Jika harpa, piano, dan gitar plastis menjadi temuan paling bersejarah dan berarti dalam dunia musik, maka Sasando dari Pulau Rote layak mendapat penghargaan lebih. Alat musik tradisional masyarakat Rote ini telah ada sejak puluhan tahun lalu dan menghasilkan suara kombinasi dari tiga alat music, yaitu harpa, piano, dan gitar. Sasando bukan sekadar harpa, piano, atau gitar saja, tetapi gabungan tiga alat musik dalam satu ritme, melodi, dan bass. Jadi meskipun merupakan alat musik tradisional, universalitas Sasando berlaku menyeluruh.
Alat musik masyarakat Rote itu tergolong cordophone yang dimainkan dengan cara petik pada dawai yang terbuat dari kawat halus. Resonator Sasando terbuat dari daun lontar yang bentuknya mirip wadah penampung air berlekuk-lekuk.
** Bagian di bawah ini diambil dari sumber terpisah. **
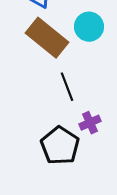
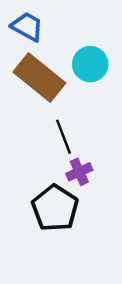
purple cross: (90, 123) -> (79, 172), moved

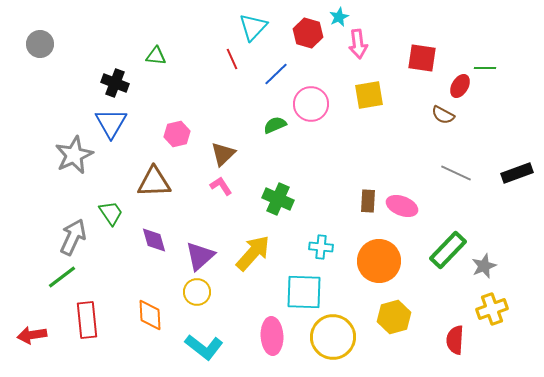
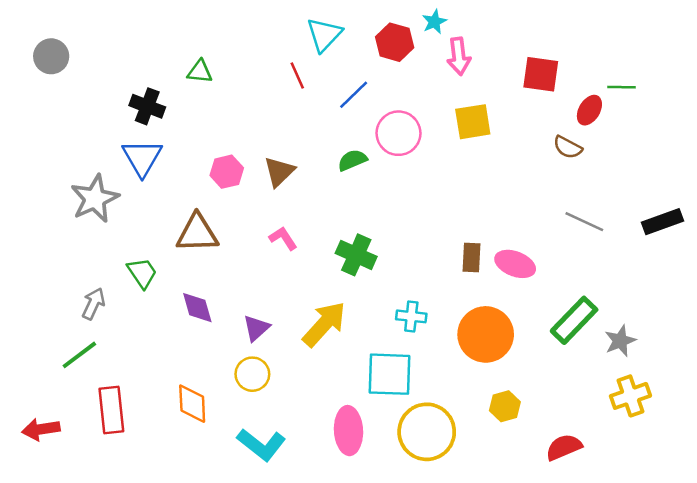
brown triangle: (223, 154) -> (279, 172), moved
gray arrow: (73, 237) -> (93, 304), size x0.7
purple triangle: (200, 256) -> (256, 328), size x0.7
yellow hexagon: (394, 317) -> (505, 406), size x0.7
red semicircle: (455, 340) -> (564, 447), moved, turned 64

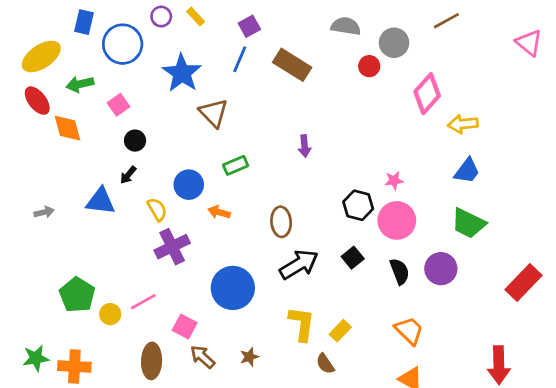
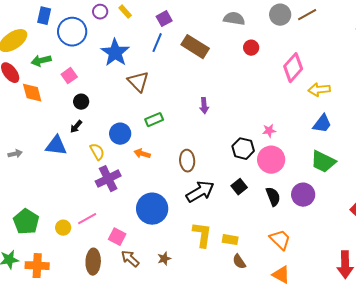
gray circle: (394, 43) -> (280, 15), moved
green pentagon: (77, 295) -> (26, 222), moved
yellow rectangle: (340, 331) -> (230, 240), turned 56
brown semicircle: (325, 364) -> (239, 262), moved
Susunan notasinya bukan beraturan seperti alat musik pada umumnya melainkan memiliki notasi yang tidak beraturan dan tidak terlihat karena terbungkus resonator.
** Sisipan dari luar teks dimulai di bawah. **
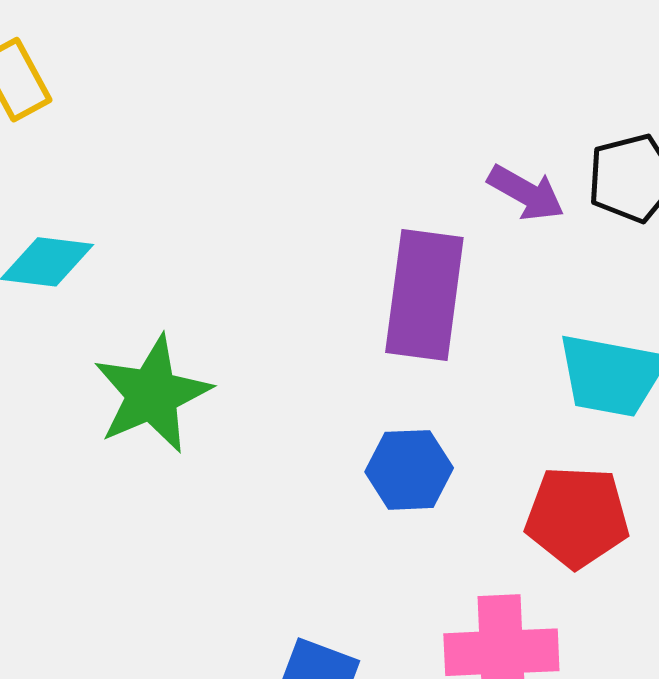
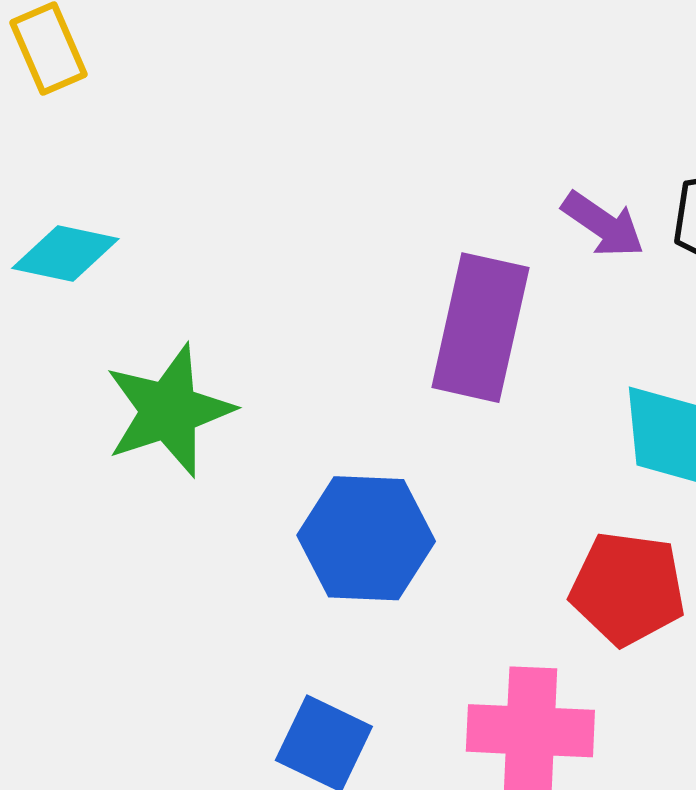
blue hexagon: (409, 470) -> (366, 538), moved, size x1.4

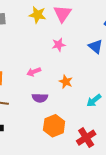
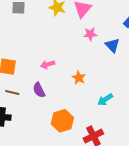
pink star: (59, 45) -> (90, 34), moved
purple semicircle: (40, 98) -> (39, 90), moved, turned 56

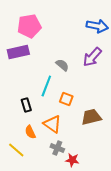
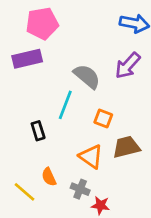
gray semicircle: (62, 65) -> (87, 76), size x1.5
orange square: (66, 99) -> (103, 118), moved
orange triangle: (52, 124) -> (91, 157), moved
orange semicircle: (30, 132) -> (49, 177), moved

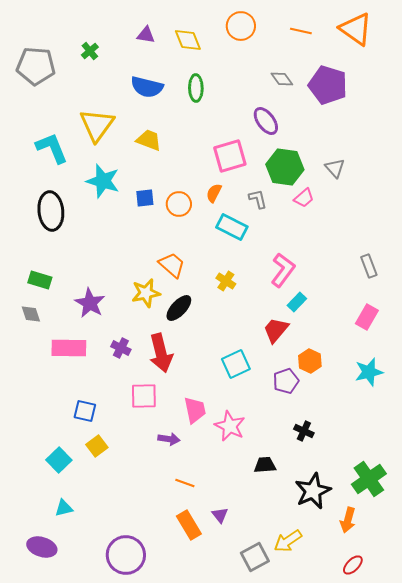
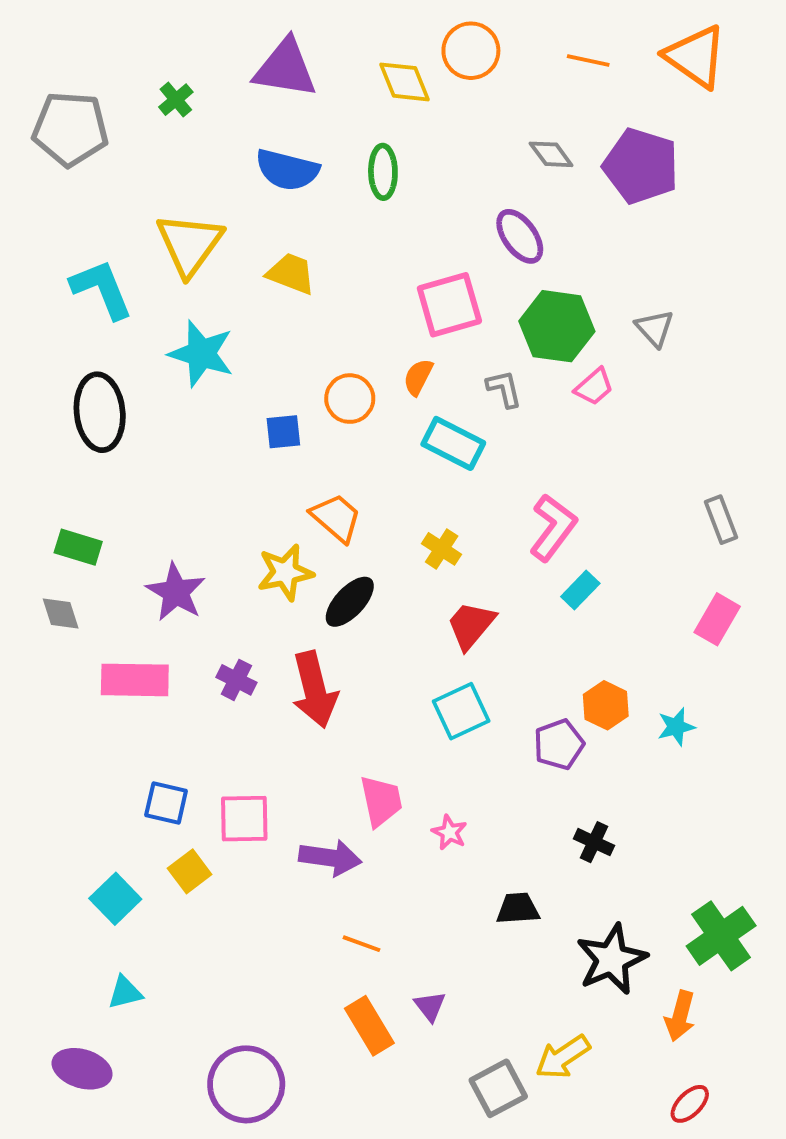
purple triangle: (146, 35) -> (285, 68), size x1.8
yellow diamond: (188, 40) -> (404, 82), moved
blue square: (145, 198) -> (283, 432), moved
red trapezoid: (276, 330) -> (471, 625), moved
cyan star: (369, 372) -> (676, 727), moved, size x0.7
pink square: (144, 396) -> (244, 819), moved
pink star: (230, 426) -> (449, 832), size x0.6
purple arrow: (169, 439) -> (330, 858), size x1.4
Sasando dimainkan dengan dua tangan dari arah berlawanan, kiri ke kanan dan kanan ke kiri. Tangan kiri berfungsi memainkan melodi dan bas, sementara tangan kanan bertugas memainkan accord. Sasando di tangan pemain ahlinya dapat menjadi harmoni yang unik. Sebab hanya dari satu alat musik, sebuah orkestra dapat diperdengarkan. Sayang, Sasando ibarat masterpiece maestro yang terpendam dan nyaris punah. Alat musik luar biasa itu terancam tinggal cerita manakala di tempat asalnya sendiri telah menjadi sesuatu yang asing. Sasando memang menyimpan banyak kisah haru. Alat musik ciptaan dua pendeta asal Pulau Rote itu kini hanya dapat dipetik oleh delapan orang yang menjadi generasi terakhirnya.
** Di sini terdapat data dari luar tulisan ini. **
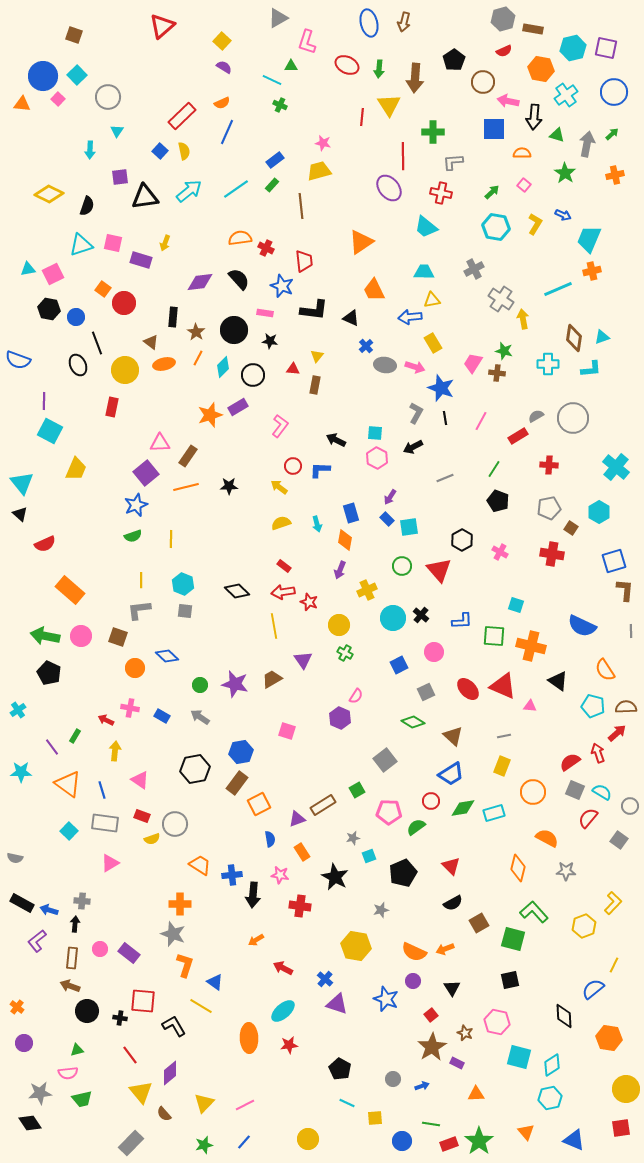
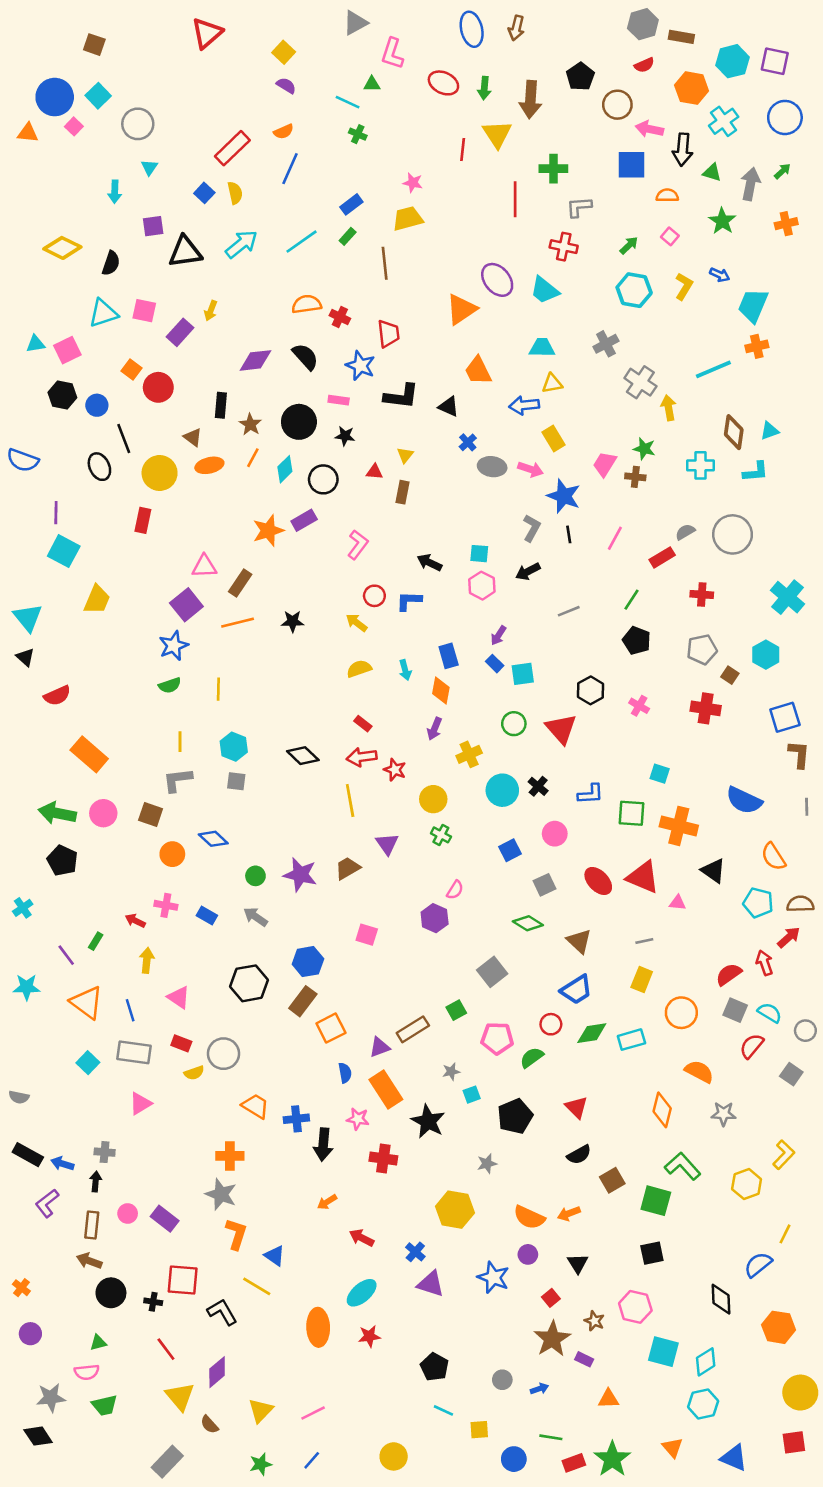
purple ellipse: (389, 188) -> (497, 280), moved
purple rectangle: (141, 260) -> (180, 332), turned -65
orange rectangle: (302, 852) -> (386, 1089), size x1.6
Jacko H.A. Bullan boleh jadi merupakan salah satu generasi terakhir pewaris Sasando Rote. Anak pertama dari dua bersaudara itu tergugah untuk sadar dan bertahan memperpanjang umur Sasando agar dapat terus mengalun di telinga generasi mendatang. Menurutnya, orang yang bisa memainkan Sasando saat ini tinggal delapan orang termasuk dirinya. Dari jumlah itu, tiga orang di antaranya telah berusia di atas 30 tahun dan di NTT sendiri saat ini sudah tak ada satu pun yang bisa memainkan Sasando.
Fakta pahit yang ada di lapangan menyatakan bahwa orang tua-orang tua yang demikian bangga memainkan Sasando dalam berbagai upacara adat, lengkap dengan topi tilangga, pakaian, dan tarian adat, sebagian besar telah meninggal dunia. Mereka tidak meninggalkan warisan berupa buku atau sekolah yang bisa memandu generasi muda menjadi penerusnya.
Di ibu kota, Jack membuka rumahnya bagi siapa pun yang ingin belajar Sasando. Namun, ia kembali dihadapkan pada kenyataan pahit bahwa sebagian besar murid yang datang adalah justru warga negara asing. Jack mengatakan bahwa hampir 90 persen orang asing dari mulai Jepang hingga Australia yang menjadi muridnya. Ia menyayangkan bila suatu saat kelak bangsa Indonesia terpaksa harus belajar ke luar negeri untuk sekadar memetik Sasando.
Sementara itu, Direktur Promosi Luar Negeri, I Gde Pitana, mengatakan, Sasando merupakan salah satu hasil karya maestro seni tradisi yang potensial untuk “dijual” di dunia internasional. ”Semua orang yang mendengarkan musik Sasando hampir pasti tertarik,” katanya. Oleh karena itu, pihaknya kerap mengundang pemain Sasando untuk turut berpartisipasi dalam ajang “consumer selling” ke beberapa target pasar utama pariwisata Indonesia. ”Ini juga bagian untuk melestarikan Sasando dari ancaman kepunahan,” katanya. Dengan demikian Jacko H.A. Bullan tidak akan pernah menjadi generasi terakhir yang memetik dawai-dawai Sasando.